Im Rahmen eines Besuches im Leipziger Zentrum in der Brahestraße konnten wir im April einen kleinen Einblick in die Abläufe gewinnen. Zunächst werden dort derzeit die Geflüchteten „behandelt“, die im Laufe des vergangenen Jahres ohne Aktenanlage beim BAMF in die Kreise und Städte verteilt wurden. Sie kommen morgens im Ankunftszentrum an, dann folgen die bekannten Prozesse (Personendatenaufnahme, ED-Behandlung, Aktenanlage…), am darauffolgenden Tag – momentan übernachten die Geflüchteten eine Nacht im neu eröffneten Erstaufnahme-Lager in den Braunstraße – folgt bereits die Anhörung. Die Entscheidung über den Asylantrag wird den Geflüchteten aus den Kategorien A und B nach kurzer Zeit übermittelt.

Fragwürdig ist inwieweit die Geflüchteten, die im normalen Verfahrensgang direkt aus den Erstaufnahmeeinrichtungen in die Aufnahmezentren ankommen ausreichend auf die Prozesse und Verfahren vorbereitet bzw. informiert werden. Auch die Antwort auf eine entsprechende Kleine Anfrage bleibt nebulös (siehe Kleine Anfrage Drs 6/ 4910).

» **DATENZEILEN**:
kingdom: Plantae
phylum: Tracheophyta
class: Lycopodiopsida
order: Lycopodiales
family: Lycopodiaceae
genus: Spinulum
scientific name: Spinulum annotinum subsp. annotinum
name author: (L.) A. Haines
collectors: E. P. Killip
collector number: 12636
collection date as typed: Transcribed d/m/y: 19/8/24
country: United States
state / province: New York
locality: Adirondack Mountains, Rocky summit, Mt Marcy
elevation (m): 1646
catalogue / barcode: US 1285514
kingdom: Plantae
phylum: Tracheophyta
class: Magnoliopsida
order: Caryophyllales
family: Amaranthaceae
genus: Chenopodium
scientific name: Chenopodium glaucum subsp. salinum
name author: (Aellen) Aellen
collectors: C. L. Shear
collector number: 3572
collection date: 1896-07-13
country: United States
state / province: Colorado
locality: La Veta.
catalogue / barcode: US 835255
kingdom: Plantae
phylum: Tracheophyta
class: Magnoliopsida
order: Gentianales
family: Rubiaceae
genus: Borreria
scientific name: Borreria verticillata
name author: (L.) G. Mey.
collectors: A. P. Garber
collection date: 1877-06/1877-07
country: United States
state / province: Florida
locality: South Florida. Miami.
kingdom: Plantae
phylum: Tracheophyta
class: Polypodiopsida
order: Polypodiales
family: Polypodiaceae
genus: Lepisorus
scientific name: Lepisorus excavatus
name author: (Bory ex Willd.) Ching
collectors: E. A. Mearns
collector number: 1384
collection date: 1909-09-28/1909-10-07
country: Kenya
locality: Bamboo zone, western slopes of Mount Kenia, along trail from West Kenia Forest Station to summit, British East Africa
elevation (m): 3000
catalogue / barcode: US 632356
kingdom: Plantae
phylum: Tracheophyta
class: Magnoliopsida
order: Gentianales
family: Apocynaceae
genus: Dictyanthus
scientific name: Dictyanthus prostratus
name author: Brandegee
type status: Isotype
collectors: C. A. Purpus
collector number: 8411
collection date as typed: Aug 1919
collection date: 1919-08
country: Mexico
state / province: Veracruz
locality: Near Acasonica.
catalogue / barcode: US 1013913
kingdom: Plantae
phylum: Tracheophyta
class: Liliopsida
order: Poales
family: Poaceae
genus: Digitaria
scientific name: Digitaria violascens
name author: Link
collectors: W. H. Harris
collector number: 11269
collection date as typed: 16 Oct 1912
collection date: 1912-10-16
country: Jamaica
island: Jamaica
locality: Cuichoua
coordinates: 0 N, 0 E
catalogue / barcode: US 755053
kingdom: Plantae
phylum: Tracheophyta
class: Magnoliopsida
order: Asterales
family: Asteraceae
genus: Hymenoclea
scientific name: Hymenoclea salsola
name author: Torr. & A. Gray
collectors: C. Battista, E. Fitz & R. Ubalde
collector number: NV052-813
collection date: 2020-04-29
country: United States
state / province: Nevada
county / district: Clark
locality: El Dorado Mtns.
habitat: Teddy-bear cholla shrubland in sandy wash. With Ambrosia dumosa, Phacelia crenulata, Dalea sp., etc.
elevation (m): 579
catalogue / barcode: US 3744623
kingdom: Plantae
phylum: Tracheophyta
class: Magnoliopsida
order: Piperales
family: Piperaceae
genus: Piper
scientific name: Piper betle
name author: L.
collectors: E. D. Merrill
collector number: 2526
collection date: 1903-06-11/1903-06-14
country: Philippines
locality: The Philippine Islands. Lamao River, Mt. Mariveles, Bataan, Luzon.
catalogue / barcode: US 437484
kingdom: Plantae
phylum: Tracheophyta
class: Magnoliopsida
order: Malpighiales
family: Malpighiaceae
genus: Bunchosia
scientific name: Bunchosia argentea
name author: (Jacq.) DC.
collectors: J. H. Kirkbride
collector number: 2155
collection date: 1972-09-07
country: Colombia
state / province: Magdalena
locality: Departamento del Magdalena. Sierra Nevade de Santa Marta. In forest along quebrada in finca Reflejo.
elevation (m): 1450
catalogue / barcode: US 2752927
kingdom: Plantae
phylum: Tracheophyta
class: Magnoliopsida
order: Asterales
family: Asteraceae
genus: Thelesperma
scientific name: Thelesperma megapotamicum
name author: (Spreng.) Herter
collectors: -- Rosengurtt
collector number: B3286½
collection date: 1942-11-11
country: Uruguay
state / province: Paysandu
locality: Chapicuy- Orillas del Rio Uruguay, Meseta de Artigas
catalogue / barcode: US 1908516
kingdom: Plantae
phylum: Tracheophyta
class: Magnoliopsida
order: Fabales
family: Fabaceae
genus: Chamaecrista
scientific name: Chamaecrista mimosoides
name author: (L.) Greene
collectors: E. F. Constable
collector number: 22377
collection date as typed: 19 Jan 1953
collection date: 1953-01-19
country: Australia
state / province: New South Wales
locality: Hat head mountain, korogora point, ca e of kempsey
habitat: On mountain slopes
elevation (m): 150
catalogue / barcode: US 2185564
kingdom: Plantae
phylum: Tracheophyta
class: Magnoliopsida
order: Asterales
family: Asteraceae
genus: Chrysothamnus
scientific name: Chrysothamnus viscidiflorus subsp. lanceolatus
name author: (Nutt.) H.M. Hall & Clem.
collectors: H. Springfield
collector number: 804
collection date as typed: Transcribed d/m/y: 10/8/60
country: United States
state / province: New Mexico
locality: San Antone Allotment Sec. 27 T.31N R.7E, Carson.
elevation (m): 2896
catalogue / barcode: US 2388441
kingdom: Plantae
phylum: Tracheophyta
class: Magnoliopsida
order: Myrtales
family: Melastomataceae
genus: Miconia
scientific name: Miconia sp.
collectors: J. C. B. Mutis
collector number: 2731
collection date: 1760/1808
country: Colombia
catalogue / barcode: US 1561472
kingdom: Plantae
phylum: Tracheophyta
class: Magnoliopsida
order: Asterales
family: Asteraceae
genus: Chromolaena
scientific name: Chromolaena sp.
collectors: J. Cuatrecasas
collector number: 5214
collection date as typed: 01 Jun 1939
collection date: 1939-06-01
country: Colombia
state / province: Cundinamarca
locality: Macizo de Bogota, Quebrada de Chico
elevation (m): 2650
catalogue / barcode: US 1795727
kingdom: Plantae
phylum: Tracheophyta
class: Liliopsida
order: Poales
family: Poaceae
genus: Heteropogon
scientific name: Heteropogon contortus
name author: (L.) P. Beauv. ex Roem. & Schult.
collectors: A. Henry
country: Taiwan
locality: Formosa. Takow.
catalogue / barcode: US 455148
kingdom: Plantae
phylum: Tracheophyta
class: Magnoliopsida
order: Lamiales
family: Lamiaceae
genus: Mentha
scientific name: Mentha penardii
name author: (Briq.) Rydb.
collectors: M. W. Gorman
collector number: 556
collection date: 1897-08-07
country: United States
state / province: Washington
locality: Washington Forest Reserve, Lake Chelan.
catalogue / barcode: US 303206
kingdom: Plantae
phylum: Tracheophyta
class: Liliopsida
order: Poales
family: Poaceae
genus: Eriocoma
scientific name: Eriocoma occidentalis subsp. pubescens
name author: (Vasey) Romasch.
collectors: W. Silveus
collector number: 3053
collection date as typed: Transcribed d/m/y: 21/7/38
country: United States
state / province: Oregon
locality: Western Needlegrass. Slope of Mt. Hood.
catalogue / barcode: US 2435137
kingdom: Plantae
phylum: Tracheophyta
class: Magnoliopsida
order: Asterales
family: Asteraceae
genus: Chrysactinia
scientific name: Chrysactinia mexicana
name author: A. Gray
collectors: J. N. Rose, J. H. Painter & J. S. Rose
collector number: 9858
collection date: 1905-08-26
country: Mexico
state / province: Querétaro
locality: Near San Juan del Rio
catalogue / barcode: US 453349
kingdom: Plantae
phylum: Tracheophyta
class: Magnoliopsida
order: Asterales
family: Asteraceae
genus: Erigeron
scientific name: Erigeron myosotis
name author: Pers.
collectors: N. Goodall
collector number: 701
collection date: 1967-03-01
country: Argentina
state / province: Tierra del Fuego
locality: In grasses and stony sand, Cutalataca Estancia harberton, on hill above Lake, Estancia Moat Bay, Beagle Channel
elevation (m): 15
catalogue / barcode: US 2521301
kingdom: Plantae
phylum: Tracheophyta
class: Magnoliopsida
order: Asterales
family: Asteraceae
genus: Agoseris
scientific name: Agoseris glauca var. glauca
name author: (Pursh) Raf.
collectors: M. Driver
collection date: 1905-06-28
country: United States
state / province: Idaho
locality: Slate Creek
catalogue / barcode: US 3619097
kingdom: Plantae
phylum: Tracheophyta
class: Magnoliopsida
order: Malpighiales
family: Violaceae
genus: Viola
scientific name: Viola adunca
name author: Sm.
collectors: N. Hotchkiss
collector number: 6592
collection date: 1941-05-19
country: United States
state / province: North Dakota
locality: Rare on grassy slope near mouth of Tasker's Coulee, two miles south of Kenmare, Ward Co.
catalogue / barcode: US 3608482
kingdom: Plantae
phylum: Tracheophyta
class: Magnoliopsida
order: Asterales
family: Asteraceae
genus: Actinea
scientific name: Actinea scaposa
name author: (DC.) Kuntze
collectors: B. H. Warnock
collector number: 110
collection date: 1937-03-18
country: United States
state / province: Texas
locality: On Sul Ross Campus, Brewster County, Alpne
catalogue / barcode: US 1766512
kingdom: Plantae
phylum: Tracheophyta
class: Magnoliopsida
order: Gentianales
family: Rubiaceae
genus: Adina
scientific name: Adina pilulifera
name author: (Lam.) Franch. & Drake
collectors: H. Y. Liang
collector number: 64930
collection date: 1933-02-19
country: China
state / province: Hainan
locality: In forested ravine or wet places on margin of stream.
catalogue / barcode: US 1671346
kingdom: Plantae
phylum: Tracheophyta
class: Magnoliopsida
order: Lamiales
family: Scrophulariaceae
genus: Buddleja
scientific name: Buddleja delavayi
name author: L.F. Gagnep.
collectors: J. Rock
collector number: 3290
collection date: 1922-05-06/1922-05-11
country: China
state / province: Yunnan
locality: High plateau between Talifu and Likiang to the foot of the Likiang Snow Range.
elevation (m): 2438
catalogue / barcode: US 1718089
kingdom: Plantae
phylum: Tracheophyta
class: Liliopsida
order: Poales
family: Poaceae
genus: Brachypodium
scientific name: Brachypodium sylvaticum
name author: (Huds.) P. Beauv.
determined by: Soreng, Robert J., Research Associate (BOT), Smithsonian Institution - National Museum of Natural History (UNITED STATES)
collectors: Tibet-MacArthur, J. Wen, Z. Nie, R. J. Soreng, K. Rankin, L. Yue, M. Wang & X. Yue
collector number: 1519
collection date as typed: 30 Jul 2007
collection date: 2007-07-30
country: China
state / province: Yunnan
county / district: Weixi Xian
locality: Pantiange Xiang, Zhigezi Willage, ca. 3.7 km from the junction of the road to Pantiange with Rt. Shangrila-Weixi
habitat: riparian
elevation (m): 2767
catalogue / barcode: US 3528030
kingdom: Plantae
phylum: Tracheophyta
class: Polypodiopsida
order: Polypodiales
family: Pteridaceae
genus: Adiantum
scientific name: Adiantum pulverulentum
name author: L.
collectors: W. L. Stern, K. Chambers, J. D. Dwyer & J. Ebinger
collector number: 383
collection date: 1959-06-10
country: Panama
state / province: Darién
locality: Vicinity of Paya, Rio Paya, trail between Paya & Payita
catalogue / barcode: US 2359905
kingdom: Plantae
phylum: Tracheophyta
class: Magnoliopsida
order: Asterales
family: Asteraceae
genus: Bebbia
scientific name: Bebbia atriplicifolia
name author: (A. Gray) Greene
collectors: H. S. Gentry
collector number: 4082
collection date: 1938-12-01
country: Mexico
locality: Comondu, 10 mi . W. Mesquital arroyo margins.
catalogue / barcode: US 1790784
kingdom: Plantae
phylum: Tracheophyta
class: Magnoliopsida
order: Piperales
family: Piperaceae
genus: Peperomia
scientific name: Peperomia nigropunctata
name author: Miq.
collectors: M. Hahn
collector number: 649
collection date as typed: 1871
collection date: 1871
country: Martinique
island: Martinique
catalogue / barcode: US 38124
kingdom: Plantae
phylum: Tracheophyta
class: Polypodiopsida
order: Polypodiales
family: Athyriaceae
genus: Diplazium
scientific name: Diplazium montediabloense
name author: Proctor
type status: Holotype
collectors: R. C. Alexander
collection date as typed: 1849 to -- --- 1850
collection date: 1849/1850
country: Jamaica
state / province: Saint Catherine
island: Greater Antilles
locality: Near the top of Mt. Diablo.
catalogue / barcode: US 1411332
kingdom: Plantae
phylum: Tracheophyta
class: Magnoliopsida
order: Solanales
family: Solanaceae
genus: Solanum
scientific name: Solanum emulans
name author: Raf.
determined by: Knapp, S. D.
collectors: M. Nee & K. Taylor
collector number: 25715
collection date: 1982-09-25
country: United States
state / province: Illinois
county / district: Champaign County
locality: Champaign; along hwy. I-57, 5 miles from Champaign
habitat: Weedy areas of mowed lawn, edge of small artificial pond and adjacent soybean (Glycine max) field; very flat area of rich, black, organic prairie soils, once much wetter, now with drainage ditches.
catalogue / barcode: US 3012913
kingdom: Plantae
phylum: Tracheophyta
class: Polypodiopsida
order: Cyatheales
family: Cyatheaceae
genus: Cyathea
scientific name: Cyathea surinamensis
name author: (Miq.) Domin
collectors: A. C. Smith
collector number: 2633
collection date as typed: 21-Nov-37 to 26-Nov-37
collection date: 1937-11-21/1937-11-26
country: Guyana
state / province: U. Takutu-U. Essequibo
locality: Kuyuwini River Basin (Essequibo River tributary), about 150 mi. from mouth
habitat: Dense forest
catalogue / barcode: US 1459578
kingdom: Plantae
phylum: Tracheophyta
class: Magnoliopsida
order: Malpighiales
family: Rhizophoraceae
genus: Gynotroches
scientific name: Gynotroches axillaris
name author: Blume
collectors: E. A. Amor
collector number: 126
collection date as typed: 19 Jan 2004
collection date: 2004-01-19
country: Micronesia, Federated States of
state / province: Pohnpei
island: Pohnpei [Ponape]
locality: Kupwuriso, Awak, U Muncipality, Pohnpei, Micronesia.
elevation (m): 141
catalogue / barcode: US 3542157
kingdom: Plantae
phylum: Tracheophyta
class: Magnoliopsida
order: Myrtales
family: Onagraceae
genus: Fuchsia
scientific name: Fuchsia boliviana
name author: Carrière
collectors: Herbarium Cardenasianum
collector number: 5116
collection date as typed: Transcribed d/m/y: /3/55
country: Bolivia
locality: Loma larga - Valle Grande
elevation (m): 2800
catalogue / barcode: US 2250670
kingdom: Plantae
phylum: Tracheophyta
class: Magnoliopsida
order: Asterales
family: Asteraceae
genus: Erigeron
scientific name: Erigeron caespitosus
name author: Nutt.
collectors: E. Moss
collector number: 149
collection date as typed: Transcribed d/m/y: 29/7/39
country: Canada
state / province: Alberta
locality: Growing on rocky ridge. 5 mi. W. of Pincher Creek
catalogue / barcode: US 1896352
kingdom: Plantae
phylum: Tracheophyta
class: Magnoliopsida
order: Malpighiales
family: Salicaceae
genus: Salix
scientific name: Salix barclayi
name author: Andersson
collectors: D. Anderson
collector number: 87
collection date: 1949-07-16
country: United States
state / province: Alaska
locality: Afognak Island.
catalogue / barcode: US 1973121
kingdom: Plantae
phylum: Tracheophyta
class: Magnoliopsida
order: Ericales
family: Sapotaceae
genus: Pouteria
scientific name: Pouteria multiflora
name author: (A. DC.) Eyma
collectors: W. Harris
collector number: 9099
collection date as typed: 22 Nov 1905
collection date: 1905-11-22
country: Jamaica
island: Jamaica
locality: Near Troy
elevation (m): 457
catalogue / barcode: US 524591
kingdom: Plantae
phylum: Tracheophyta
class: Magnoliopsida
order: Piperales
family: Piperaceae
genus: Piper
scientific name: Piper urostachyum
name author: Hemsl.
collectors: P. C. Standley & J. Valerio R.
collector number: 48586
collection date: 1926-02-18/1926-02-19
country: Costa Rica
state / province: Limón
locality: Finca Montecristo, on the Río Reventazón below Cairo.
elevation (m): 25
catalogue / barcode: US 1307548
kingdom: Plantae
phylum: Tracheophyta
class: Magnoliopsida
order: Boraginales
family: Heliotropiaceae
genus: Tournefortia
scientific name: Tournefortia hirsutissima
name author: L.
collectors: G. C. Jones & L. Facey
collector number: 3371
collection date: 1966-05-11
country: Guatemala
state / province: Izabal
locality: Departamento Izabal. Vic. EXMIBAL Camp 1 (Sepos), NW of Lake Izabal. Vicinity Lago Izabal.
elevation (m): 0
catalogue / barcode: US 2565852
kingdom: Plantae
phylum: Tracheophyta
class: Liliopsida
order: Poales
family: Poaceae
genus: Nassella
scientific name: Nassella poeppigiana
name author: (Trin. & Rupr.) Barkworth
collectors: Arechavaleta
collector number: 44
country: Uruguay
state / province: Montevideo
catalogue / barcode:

» **AUFGABENSTELLUNG**:
Wann findet laut dem Text über das Leipziger Ankunftszentrum die Anhörung der Geflüchteten statt?

» **ENDERGEBNIS**:
Am Tag nach ihrer Ankunft im Ankunftszentrum.